At the library, there are no pumpkin lights, though mid-term exams have given students a ghoulish pallor. Reading Room activity is at its peak. I’d expect Henry to be drooling over the view. Instead, he’s staring into space, or more rightly, into his coffee cup. I wouldn’t be in a good mood either if I’d spent the summer caring for a dying father, if my son and daughter-in-law had split up and my teenage grandson was caught shoplifting cigarettes. “That’s the good part,” Henry says about his two-month visit to Ireland.

“I bought some new coffee from Auntie Crae’s, if that will make you feel any better.”

“Since when did you ever brew a cup of coffee that would make anyone feel better?” he says. “You’re a fine one to be talking about feeling better. Look at you. You’d think after the beautiful summer here on the island you’d have a ray of sunshine in you but you’re dark as the arse of a black hole,” he says. “I hope you aren’t hanging out with that Reading Room woman, because if you are, I won’t help you anymore.”

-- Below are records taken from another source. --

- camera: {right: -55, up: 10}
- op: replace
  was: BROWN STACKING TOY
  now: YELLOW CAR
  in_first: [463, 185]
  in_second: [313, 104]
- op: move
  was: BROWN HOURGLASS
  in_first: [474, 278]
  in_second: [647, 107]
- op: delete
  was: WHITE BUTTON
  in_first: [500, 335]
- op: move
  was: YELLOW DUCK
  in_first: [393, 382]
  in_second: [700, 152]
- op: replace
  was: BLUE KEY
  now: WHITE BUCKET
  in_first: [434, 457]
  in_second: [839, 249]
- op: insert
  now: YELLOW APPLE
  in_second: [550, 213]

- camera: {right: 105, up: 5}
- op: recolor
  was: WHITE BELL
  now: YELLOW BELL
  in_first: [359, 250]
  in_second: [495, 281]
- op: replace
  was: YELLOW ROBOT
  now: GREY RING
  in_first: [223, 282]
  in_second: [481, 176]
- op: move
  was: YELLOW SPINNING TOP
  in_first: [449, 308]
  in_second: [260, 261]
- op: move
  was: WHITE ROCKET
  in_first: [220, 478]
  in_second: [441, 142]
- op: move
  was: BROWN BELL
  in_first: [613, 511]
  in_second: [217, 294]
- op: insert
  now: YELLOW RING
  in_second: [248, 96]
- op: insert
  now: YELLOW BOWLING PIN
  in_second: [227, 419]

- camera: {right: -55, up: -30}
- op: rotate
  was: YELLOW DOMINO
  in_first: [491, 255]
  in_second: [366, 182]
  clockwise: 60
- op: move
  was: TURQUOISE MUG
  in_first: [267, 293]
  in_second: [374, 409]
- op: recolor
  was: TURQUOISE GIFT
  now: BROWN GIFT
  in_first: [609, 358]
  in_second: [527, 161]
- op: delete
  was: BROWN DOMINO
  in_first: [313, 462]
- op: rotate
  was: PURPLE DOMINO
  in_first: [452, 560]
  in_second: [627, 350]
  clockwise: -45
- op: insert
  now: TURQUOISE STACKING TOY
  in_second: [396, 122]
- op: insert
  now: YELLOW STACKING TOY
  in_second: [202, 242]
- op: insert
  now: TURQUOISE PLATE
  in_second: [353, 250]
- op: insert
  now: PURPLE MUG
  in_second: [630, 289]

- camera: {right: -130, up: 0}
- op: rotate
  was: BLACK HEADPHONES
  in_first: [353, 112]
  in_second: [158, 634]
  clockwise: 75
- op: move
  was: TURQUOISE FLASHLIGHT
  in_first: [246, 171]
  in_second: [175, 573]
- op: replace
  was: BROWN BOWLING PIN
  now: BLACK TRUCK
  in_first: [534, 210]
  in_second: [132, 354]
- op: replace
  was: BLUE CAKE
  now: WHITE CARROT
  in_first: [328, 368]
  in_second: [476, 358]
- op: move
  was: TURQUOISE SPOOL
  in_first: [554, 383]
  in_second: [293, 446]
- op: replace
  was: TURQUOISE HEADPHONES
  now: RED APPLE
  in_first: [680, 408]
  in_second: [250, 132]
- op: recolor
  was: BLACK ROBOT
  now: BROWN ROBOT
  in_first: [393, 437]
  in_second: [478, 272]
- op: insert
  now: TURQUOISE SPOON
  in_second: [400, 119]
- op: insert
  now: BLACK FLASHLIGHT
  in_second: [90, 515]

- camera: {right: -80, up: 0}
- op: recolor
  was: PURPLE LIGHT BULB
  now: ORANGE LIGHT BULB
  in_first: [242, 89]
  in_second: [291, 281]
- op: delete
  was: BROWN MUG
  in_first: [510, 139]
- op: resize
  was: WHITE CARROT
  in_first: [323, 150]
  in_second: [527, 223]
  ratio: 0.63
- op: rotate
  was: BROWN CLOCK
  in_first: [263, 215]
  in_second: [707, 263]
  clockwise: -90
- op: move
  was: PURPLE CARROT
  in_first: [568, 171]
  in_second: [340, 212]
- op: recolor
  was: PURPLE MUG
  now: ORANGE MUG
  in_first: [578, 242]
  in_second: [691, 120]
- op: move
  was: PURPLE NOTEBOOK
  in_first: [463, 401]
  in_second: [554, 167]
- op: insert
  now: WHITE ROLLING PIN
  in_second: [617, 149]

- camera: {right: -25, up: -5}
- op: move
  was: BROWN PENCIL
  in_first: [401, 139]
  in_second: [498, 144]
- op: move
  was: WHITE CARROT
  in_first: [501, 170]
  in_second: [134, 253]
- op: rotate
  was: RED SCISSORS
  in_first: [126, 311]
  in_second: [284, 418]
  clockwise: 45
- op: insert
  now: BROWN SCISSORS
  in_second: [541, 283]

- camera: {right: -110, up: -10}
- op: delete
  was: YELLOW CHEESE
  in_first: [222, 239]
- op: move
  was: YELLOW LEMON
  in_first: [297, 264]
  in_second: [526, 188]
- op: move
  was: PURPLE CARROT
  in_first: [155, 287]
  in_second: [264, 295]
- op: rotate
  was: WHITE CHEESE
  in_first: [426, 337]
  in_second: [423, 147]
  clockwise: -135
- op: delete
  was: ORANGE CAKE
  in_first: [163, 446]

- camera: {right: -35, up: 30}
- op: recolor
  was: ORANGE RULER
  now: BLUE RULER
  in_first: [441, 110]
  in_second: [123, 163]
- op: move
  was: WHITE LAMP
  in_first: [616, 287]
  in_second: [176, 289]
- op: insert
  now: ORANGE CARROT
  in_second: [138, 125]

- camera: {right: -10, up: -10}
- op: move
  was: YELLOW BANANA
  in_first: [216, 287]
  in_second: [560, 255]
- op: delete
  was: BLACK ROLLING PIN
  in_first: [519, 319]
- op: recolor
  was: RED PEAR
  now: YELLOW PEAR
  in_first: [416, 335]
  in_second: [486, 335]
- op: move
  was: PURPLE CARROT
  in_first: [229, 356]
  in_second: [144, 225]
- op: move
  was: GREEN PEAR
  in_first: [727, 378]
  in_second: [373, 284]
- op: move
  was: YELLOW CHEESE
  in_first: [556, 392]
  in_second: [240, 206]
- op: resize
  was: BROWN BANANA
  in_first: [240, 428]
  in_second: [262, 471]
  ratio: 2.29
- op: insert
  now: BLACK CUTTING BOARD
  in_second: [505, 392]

“I’m not seeing Norah Myrick. Elsa’s the problem right now. She’s split up with her Brutus. She’s been sending me emails almost daily.”

“Is this the Viking Vixen who cuckolded you with another Amazon? What would she be wanting with the likes of you? Your semen? Don’t be letting your sperm go to your head. There’s a good one for you.”

“I don’t know what she wants but I’ve decided to go to Norway to tie up some loose ends. I’m leaving on the November eleventh long weekend. I’ll visit with Tatie and Papa while I’m over there.”

“If you asked me, I’d say you’re scrounging for an excuse to avoid your priorities.”

“Remind me not to ask.”

“Sharpening your tongue over the last few months, were you?”

Of all the months, weeks and days, my memory is trapped in the five or ten minutes in Norah’s kitchen. I don’t have time for a relationship where trust is an issue, she said.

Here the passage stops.